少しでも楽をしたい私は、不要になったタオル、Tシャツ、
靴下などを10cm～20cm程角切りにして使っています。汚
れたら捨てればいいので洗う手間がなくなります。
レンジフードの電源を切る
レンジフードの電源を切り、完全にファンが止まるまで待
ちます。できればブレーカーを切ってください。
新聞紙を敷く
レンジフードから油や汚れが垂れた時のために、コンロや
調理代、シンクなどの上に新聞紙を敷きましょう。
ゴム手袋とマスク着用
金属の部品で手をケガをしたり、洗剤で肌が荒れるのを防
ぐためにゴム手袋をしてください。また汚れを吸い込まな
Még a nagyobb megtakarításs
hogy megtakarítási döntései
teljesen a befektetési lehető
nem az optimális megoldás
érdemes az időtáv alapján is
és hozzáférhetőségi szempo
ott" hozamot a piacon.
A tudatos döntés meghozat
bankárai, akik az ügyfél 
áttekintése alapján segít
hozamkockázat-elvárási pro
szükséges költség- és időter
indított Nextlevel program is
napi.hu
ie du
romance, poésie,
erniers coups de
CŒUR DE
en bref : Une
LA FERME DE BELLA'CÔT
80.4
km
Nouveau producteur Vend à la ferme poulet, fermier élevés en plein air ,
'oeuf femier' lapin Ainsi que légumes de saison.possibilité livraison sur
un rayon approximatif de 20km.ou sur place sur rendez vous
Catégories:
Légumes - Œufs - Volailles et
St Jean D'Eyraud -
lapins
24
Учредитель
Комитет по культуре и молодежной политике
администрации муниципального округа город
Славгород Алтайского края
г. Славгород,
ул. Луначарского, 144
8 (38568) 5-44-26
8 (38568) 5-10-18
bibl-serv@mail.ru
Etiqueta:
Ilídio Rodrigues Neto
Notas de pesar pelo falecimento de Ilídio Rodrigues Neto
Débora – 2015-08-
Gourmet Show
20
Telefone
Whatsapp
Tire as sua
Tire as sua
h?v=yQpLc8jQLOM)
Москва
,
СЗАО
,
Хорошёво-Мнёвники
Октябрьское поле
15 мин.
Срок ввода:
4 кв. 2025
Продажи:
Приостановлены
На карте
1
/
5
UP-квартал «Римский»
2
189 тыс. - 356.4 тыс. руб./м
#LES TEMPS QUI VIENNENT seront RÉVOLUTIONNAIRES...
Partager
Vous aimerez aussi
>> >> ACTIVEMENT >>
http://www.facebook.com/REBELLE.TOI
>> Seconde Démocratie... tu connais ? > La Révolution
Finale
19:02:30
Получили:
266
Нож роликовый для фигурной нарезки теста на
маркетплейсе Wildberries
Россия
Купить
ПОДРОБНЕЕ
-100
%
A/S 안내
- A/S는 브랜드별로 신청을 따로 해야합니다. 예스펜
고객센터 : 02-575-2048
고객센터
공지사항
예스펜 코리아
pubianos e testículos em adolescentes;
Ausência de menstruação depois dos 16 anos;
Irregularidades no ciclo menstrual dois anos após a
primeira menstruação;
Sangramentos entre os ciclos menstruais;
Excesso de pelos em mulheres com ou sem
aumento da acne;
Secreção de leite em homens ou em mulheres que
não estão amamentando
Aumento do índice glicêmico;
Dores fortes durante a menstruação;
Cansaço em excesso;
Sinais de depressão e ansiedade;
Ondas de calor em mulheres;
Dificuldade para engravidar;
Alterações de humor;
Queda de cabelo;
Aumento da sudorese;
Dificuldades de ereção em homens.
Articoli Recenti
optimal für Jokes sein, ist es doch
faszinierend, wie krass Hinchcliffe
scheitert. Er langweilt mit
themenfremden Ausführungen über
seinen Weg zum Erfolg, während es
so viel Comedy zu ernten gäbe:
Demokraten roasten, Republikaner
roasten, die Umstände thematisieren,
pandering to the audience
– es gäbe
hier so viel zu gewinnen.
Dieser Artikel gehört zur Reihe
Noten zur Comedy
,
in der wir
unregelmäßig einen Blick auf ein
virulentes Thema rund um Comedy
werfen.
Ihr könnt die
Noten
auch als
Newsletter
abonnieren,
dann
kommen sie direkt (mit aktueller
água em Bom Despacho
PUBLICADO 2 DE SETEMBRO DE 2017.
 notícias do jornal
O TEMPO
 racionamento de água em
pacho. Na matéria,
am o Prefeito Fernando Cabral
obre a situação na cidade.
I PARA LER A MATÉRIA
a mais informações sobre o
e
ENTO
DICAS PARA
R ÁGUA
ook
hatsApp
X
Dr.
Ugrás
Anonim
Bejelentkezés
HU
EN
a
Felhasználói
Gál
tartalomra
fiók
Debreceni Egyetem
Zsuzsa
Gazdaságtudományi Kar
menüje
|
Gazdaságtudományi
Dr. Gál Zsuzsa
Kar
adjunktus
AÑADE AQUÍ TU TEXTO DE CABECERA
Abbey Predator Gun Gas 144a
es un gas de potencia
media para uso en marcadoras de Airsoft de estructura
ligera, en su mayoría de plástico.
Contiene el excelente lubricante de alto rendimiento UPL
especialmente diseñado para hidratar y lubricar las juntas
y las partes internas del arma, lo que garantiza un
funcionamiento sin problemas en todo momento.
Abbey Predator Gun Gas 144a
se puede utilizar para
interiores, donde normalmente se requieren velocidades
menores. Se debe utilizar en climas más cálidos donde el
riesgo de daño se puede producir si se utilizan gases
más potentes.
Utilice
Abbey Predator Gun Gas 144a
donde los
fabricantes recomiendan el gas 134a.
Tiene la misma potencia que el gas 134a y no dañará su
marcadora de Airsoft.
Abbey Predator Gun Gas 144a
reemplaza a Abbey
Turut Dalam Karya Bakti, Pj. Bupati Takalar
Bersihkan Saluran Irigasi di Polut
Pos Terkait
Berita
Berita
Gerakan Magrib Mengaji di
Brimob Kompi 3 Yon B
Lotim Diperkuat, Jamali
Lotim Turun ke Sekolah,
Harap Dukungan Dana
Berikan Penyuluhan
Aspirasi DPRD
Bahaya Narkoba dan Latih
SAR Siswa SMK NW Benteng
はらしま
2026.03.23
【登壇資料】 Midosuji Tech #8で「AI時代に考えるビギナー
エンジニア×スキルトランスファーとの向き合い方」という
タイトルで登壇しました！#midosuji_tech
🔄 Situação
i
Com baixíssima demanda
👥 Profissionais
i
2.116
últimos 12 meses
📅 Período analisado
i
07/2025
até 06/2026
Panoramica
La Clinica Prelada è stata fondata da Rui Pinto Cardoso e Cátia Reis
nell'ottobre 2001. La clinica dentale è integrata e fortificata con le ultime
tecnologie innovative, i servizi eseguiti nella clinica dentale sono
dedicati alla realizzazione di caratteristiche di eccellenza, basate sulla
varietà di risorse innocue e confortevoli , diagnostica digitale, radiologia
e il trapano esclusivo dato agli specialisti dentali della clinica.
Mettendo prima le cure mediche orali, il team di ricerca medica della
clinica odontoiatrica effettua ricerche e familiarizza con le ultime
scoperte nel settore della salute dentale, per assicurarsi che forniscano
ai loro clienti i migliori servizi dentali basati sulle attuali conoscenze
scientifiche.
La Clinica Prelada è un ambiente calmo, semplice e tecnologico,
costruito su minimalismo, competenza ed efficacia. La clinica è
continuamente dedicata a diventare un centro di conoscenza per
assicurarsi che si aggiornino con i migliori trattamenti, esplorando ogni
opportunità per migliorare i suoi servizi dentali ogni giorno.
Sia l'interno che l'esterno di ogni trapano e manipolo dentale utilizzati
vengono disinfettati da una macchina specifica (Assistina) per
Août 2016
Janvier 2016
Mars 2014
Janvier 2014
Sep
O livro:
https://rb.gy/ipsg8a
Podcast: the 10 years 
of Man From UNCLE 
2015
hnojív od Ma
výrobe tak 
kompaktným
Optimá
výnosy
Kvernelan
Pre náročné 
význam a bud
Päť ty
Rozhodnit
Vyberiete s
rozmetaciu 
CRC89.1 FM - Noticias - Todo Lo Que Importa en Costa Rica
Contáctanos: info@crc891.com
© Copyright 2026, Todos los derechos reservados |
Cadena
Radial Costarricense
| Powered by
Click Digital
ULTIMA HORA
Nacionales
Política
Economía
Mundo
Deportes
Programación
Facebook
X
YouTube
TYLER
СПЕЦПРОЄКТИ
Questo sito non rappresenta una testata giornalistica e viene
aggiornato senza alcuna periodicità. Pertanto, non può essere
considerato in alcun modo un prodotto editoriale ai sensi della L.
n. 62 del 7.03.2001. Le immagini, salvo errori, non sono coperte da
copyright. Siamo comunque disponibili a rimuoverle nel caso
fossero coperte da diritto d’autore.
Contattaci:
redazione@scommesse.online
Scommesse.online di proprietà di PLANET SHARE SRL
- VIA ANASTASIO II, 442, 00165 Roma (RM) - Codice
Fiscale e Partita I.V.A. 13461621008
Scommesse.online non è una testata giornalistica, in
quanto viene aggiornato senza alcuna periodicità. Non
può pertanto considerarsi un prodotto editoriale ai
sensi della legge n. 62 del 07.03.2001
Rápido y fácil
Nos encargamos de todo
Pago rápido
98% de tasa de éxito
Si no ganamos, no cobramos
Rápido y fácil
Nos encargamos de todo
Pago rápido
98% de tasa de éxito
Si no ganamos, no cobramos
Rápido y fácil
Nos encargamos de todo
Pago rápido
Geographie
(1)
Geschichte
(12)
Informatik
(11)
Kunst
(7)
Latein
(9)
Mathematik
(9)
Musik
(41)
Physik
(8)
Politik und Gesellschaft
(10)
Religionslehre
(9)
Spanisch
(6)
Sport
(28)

....................

◆ REQUIRED WORK
Copy out verbatim every line from the start of the records through the line containing "nem az optimális megoldás", with that line included.

◆ FINISHED EXERCISE
少しでも楽をしたい私は、不要になったタオル、Tシャツ、
靴下などを10cm～20cm程角切りにして使っています。汚
れたら捨てればいいので洗う手間がなくなります。
レンジフードの電源を切る
レンジフードの電源を切り、完全にファンが止まるまで待
ちます。できればブレーカーを切ってください。
新聞紙を敷く
レンジフードから油や汚れが垂れた時のために、コンロや
調理代、シンクなどの上に新聞紙を敷きましょう。
ゴム手袋とマスク着用
金属の部品で手をケガをしたり、洗剤で肌が荒れるのを防
ぐためにゴム手袋をしてください。また汚れを吸い込まな
Még a nagyobb megtakarításs
hogy megtakarítási döntései
teljesen a befektetési lehető
nem az optimális megoldás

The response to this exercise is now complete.